In fact, the reverse is true, dating back to the origins of farming circa 10,000 years ago: Farming wasn’t “invented” fortuitously but adopted as human populations exceeded the food supply of traditional foraging techniques. The supply of food expanded to meet demand. Demand was the independent variable, pushing improvement or expansion in food production techniques until the origin of social classes (“civilization”), which rendered the lower classes unable to exert demand for food despite their need.
Even today, the problem isn’t the lack of food supply but the lack of demand. The very poor no longer exert demand for food because demand constitutes not only need but also ability to pay. If the poor could afford to buy food, we would find ways and places to grow it. We aren’t trying.
Mark Nathan Cohen, Plattsburgh, New York
The writer, a distinguished professor emeritus of anthropology at the State University of New York, is the author of “The Food Crisis in Prehistory” and “Health and the Rise of Civilization.”
A mirror of 1956
President Donald Trump’s approach to the war with Iran in many respects resembles the 1956 Suez Crisis, though the shoe is now on the other foot. In 1956, British Prime Minister Anthony Eden was so enraged by the seizure and closure of the Suez Canal by Egyptian President Gamal Abdel Nasser that he created a secret coalition with France and Israel to attack Egypt and regain control of the canal.

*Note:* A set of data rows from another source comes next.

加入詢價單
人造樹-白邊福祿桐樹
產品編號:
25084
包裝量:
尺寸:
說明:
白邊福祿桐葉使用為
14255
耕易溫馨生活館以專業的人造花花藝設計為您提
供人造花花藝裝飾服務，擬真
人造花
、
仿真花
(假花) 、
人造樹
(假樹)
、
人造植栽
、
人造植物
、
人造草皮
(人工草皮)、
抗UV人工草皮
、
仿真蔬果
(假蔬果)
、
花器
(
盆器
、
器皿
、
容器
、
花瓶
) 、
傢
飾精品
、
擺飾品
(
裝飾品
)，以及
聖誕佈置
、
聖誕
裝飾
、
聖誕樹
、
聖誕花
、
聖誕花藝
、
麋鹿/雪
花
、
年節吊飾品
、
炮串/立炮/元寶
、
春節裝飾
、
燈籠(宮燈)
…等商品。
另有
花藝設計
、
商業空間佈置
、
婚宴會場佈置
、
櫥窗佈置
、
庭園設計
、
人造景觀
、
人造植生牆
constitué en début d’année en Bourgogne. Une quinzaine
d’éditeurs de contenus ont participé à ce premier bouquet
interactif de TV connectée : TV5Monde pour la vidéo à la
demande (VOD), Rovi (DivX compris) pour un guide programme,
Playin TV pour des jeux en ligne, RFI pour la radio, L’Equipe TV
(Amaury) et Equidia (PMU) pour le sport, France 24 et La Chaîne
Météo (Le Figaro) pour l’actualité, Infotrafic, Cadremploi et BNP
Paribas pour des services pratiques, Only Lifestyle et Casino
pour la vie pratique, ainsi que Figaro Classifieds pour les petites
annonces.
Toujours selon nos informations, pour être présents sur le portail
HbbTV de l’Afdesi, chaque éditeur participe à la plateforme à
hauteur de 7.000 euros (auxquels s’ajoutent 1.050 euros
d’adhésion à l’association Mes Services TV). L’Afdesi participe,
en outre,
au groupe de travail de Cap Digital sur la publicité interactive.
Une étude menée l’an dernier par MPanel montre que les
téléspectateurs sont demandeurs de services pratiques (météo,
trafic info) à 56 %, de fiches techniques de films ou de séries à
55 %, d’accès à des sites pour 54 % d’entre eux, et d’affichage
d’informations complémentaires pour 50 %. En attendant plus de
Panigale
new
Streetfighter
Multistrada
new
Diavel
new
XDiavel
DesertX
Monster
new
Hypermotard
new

Eden did not explain to the British public what he intended to do, and his justification for his actions was never clear. The invasion succeeded in decimating Egyptian forces. The run-up to the crisis also provided a convenient distraction that enabled the Soviet Union to invade Hungary and defeat an incipient revolution against Soviet control.
The parallels with today are obvious. Trump joined with Israel in an attack on Iran. The attack resulted in the closure of the Strait of Hormuz. Trump’s justification for the war, to the American people or our NATO allies, is not clear. And this war enables Russia to continue and perhaps expand its attack on Ukraine.
Two more aspects to this story give pause for the future. The combined invasion of Egypt succeeded because it involved a coordinated attack using air and ground forces, while thus far in Iran there is only an air campaign. And Eden was so discredited for the war’s ultimate outcome of strengthening Egypt, and for his inability to win over the British public, that he resigned only months later.